Talend Open Studio is an open source Data Integration/ETL tool that allows creating complex jobs through an easy-to-use graphical interface based on the Eclipse platform. It allows for rapid development through its hundreds of prebuilt components to source and target systems.
However, as great as Talend is, there is one caveat; the FREE version does not come with version control and a shared job repository integrated into the product.
Problem
This means that if one developer created a job design, and a second developer needs to make modifications to it in the future to handle new requirements, that second developer would not able to do it because that job is in another’s developer workstation.
Prerequisites
- You will need to have a Subversion Repository (SVN Server).
- You will need a Subversion client, TortoiseSVN. This will allow you to commit code (or any other type of file you want to version) and checkout code from Subversion server. I recommend that everybody is on the same version, Iuse the latest version at the moment, which is 1.7.5
- In order to develop new and or maintain existing Talend jobs you will need Talend Open Studio.
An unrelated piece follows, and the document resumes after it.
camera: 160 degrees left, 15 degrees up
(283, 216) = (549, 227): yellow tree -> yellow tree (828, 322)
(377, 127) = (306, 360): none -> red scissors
You can also download it from Sourceforge.net (no questions asked). We are using version 5.0.2. I would also recommend that everybody is on the same version.
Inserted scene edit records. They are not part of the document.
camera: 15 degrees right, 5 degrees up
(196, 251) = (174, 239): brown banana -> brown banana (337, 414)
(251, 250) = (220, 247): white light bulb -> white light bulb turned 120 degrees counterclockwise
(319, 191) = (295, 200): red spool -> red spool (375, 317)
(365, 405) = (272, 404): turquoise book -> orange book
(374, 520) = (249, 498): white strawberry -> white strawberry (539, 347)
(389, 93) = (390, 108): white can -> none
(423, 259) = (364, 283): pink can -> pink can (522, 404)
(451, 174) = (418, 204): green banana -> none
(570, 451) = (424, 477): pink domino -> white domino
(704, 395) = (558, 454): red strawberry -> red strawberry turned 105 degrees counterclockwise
- In order to run jobs from the command line (like they are going to run once deployed to the server) you are going to need the Java JDK 1.5 or greater on your machine. Instructions on how to set up java on your machine can be found here
Solution
Here, I will show you how to integrate Talend with SVN so that an entire team can work on the same jobs code base.
- Checking Out a Talend Project from a Shared Job Repository
- I Cannot View all my Jobs, Contexts, and Metadata in my TOS!!!
- Creating a Shared Job Repository
- Checking In New Changes to a Shared Job Repository
- Updating your local workspace
- Resolving File Conflicts
Checking Out a Talend Project from a Shared Job Repository
- If you have TOS open, close it.
- Go to your Talend workspace. In my case(C:\Talend5.0.1\TOS_DI-Win32-r74687-V5.0.1\workspace)
- Right click with your mouse->SVN Checkout…
- Put the SVN Server URL of your Repository:
- The Talend Project from the server should be in your workspace now:
- Open TOS. You should see the project listed as follows:
- All the Jobs associated to that Project should be visible. If not, read the next section of the tutorial.
I cannot view my Jobs, Contexts, and Metadata in my TOS!!!
After checking out an entire Project from Subversion or doing an SVN Update on an existing Project in your workspace it is possible that your GUI has not picked up the changes. You can do two things to take care of that:
- Do a Refresh of the Repository left panel
- Do an Import Items. From TOS, Right click on Job Designs->Import Items
Creating a Shared Job Repository
- Create a Talend Project. This Talend project will house multiple Jobs. (Remember not to confuse Project with Job)
- Navigate to your Talend workspace. Right clickon the project->TortoiseSVN->Import…
- The following prompt will come up. Enter your repository location and a message
- You should see the following message:
- Type your SVN Repo URL on the browser and verify that contents are there
Checking In New Changes to a Shared Job Repo
Rule of Thumb: ALWAYS, ALWAYS, ALWAYS before checking in anything, do an SVN Update first and resolve any existing conflicts. Read the next section for how to resolve conflicts.
If you do not have any conflicts to resolve, you are ready to commit your changes. Do as follows:
- Right Click on the Project through your C:/->TortoiseSVN->Check For Modifications
Note: You can skip this step and go to Step 2.
This will look for modifications locally.
- Right click on your project in your workspace->SVN Commit…
- Click’OK’. Now other developers should be able to do an SVN Update and work off of the latest changes.
Updating your local Workspace with latest stuff from the Job Repo
- Right click your Project folder in C:\ drive->SVN Update
In this case there was nothing new in the server, so nothing was updated. If you would have got conflicts, please read the next section.
Resolving File Conflicts
When doing shared development with Version Control Systems (Subversion, Git, CVS, etc…) it could be that another person has edited a common file that you have also edited. What we want here is to keep the other developer’s change as well as ours. We have to resolve a conflict. This can be done in 5 easy steps.
- Go to your Project folder (C:/path_to_your_talend_workspace_project_folder) and do Right Click/SVN Update. This will update any local files with newer ones from the server
- If it encounters a file that you have also edited, it will raise a conflict. YOU MUST RESOLVE IT!!
- Right Click on the Conflicted file and select Edit Conflicts. The TortoiseMerge editor will come up:
- To merge files do as follows:
- Finally, you must mark the file as resolved
What if I want to accept their file and Override mine?
Do Right Click on Conflicted file/Resolve conflict using ‘theirs’
or
Do Right Click on Conflicted file/Resolve conflict using ‘mine
It is a little bit cumbersome, but once you get the hang of it, it is not that bad. It is unfortunate that they do not release the Talend Open Studio version with hooks to Subversion and Git right out of the box. I doubt, that organizations are strictly buying their product Talend Integration Studio based mostly on the Shared Repository.